_REQUIRED ACTION_
Transcribe all the material exactly. Leave every line as it is.

_SUPPLIED MATERIAL_
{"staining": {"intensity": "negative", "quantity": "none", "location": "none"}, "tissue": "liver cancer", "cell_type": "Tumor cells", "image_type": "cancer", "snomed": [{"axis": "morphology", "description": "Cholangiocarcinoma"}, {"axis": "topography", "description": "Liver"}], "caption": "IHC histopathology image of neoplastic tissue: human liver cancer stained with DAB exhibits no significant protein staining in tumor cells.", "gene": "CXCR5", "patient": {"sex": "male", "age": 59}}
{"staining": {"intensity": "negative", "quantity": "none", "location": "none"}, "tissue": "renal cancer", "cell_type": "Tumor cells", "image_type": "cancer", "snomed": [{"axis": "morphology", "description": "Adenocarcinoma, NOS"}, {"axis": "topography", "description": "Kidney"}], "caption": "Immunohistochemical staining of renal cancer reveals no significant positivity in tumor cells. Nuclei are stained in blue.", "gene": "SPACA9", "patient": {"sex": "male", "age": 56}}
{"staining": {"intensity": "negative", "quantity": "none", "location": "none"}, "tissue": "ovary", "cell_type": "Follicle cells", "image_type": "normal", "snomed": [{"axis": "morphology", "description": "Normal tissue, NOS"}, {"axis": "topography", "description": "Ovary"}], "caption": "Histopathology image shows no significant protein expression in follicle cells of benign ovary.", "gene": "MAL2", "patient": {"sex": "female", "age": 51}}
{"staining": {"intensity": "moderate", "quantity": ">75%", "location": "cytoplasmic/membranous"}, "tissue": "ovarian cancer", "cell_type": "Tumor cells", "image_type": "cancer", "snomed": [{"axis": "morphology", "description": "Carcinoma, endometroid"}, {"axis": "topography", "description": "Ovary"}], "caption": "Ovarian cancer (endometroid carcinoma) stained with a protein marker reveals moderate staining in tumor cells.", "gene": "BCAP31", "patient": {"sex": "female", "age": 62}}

_ANSWER TO THIS TASK_
{"staining": {"intensity": "negative", "quantity": "none", "location": "none"}, "tissue": "liver cancer", "cell_type": "Tumor cells", "image_type": "cancer", "snomed": [{"axis": "morphology", "description": "Cholangiocarcinoma"}, {"axis": "topography", "description": "Liver"}], "caption": "IHC histopathology image of neoplastic tissue: human liver cancer stained with DAB exhibits no significant protein staining in tumor cells.", "gene": "CXCR5", "patient": {"sex": "male", "age": 59}}
{"staining": {"intensity": "negative", "quantity": "none", "location": "none"}, "tissue": "renal cancer", "cell_type": "Tumor cells", "image_type": "cancer", "snomed": [{"axis": "morphology", "description": "Adenocarcinoma, NOS"}, {"axis": "topography", "description": "Kidney"}], "caption": "Immunohistochemical staining of renal cancer reveals no significant positivity in tumor cells. Nuclei are stained in blue.", "gene": "SPACA9", "patient": {"sex": "male", "age": 56}}
{"staining": {"intensity": "negative", "quantity": "none", "location": "none"}, "tissue": "ovary", "cell_type": "Follicle cells", "image_type": "normal", "snomed": [{"axis": "morphology", "description": "Normal tissue, NOS"}, {"axis": "topography", "description": "Ovary"}], "caption": "Histopathology image shows no significant protein expression in follicle cells of benign ovary.", "gene": "MAL2", "patient": {"sex": "female", "age": 51}}
{"staining": {"intensity": "moderate", "quantity": ">75%", "location": "cytoplasmic/membranous"}, "tissue": "ovarian cancer", "cell_type": "Tumor cells", "image_type": "cancer", "snomed": [{"axis": "morphology", "description": "Carcinoma, endometroid"}, {"axis": "topography", "description": "Ovary"}], "caption": "Ovarian cancer (endometroid carcinoma) stained with a protein marker reveals moderate staining in tumor cells.", "gene": "BCAP31", "patient": {"sex": "female", "age": 62}}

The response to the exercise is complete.